- The Washington Times - Saturday, February 19, 2005

How many times must President Bush successfully appeal to American voters to elect a Senate that will resume the post-World War II American political tradition of granting an up-or-down vote to a president’s judicial nominees who enjoy majority support in that body? Despite voters’ positive responses to the appeals by Mr. Bush during the 2002 campaign, when Republicans recaptured control of the Senate, and the 2004 election, when voters increased the GOP Senate majority from 51 to 55, Democratic senators have given every indication they will continue to wage an unprecedented, systematic filibuster campaign to deny up-or-down votes for appellate-court nominees who would be easily confirmed by majority votes.

In 2002, Mr. Bush traveled across the nation campaigning against Democratic judicial obstructionism. The delaying tactics prevented votes for several appellate nominees, including U.S. District Judge Terrence Boyle, Texas Supreme Court Justice Priscilla Owen and Miguel Estrada, all of whom were nominated in May 2001, less than a month before Democrats regained majority status after Sen. James Jeffords left the GOP. Voters responded in 2002 by re-installing a Republican majority, which would prevent Democrats from bottling up nominees in committee or failing to schedule a floor vote.

In 2003, Mr. Bush renominated Messrs. Boyle and Estrada, Justice Owen and other appellate nominees who had been denied a floor vote by the Democratic-controlled Senate during the 107th Congress. Having lost their majority in 2002, Democrats then resorted to extraordinary tactics during the 108th Congress (2003-04). In an unprecedented obstructionist campaign orchestrated by then-Senate Minority Leader Tom Daschle and enforced by his whip, Harry Reid, Democrats repeatedly engaged in filibusters to prevent the Senate from conducting up-or-down votes for appellate-court nominees, all of whom would clearly be confirmed by a majority of senators. For Mr. Estrada alone, who would have been the first Hispanic appointed to the D.C. Circuit Court of Appeals, Democrats voted seven times in 2003 to deny cloture, which would have ended their filibusters and led to an up-or-down vote. Sixty votes are required to invoke cloture. For Justice Owen, Democrats thwarted four attempts to invoke cloture. And that is just the tip of the obstructionist iceberg.

The Democrats’ filibuster campaign has been exceptional in both scope and intensity. During the 108th Congress, for example, the president submitted to the Senate 34 nominees for the appellate courts. Despite a Republican majority in the Senate, where only a simple majority vote is required for judicial confirmation, Democrats managed to thwart the confirmation of 16 of those 34 nominees. Against 10 of the nominees, Democrats waged their filibuster campaign, denying them an up-or-down vote. Each of those 10 nominees would have been confirmed by a majority vote if Democrats had not filibustered. Twenty cloture votes involving the 10 appellate nominees were held during the 108th Congress, and Democrats successfully prevented the invocation of cloture each time.

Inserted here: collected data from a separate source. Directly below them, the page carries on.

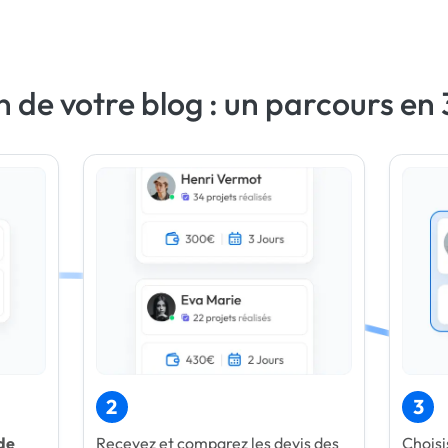
 de votre blog : un parcours en
2
3
de
Recevez et comparez les devis des
Choisi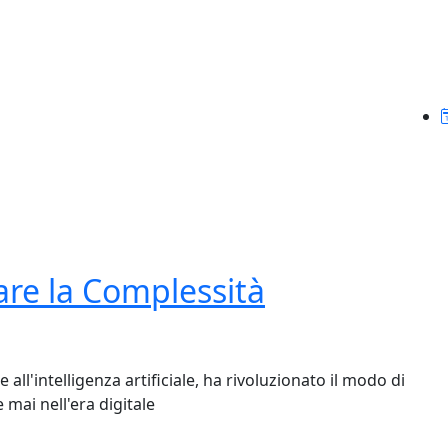
are la Complessità
all'intelligenza artificiale, ha rivoluzionato il modo di
 mai nell'era digitale
a Complessità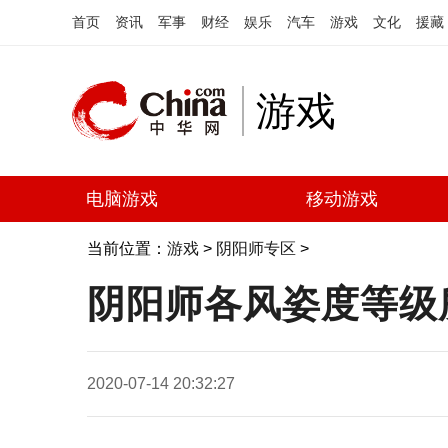
首页
资讯
军事
财经
娱乐
汽车
游戏
文化
援藏
游戏
电脑游戏
移动游戏
当前位置：
游戏
>
阴阳师专区
>
阴阳师各风姿度等级所
2020-07-14 20:32:27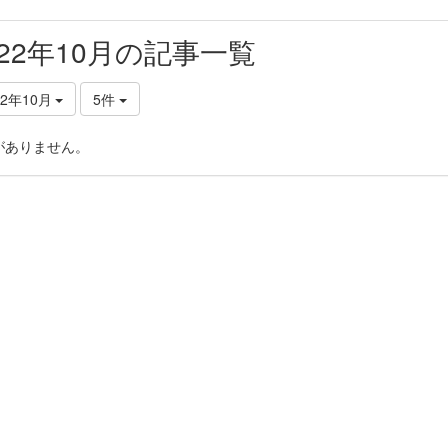
022年10月の記事一覧
22年10月
5件
がありません。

Until 1949, cloture could not be invoked on nominations. Thus, before 1949, nominations could be — and occasionally were — talked to death by a filibuster. From 1949 through 2000, however, cloture was sought on only 13 judicial nominations, 12 of whom were eventually confirmed. (Only Associate Supreme Court Justice Abe Fortas, whose 1968 nomination to be chief justice was briefly subjected to a bipartisan filibuster before it was withdrawn after a single cloture vote, failed to be confirmed. And with 19 Democratic senators voting against cloture, there is no evidence that Fortas would have received majority support in the Senate on an up-or-down vote.)

Throughout the 2004 election year, Mr. Bush responded to the Democrats’ filibustering campaign by appealing to voters to increase the Senate’s Republican majority and to defeat Mr. Daschle, whom the president rightly accused of obstructionism. Mr. Daschle lost, and the GOP majority increased by four members.

On the heels of Mr. Bush’s own re-election, which he won by 3 million votes in a campaign where the future of the nation’s federal courts was a central issue, the president has resubmitted the names of 12 circuit-court nominees, seven of whom were filibustered during the last Congress and five of whom were otherwise delayed by Democratic obstructionist tactics. Seemingly, however, the electoral price paid by Mr. Daschle has made little impression on the vast majority of Democratic senators, who need to muster 41 of their 45-member caucus (including the ostensibly independent Mr. Jeffords) to continue their unprecedented, systematic campaign of obstruction against circuit-court nominations.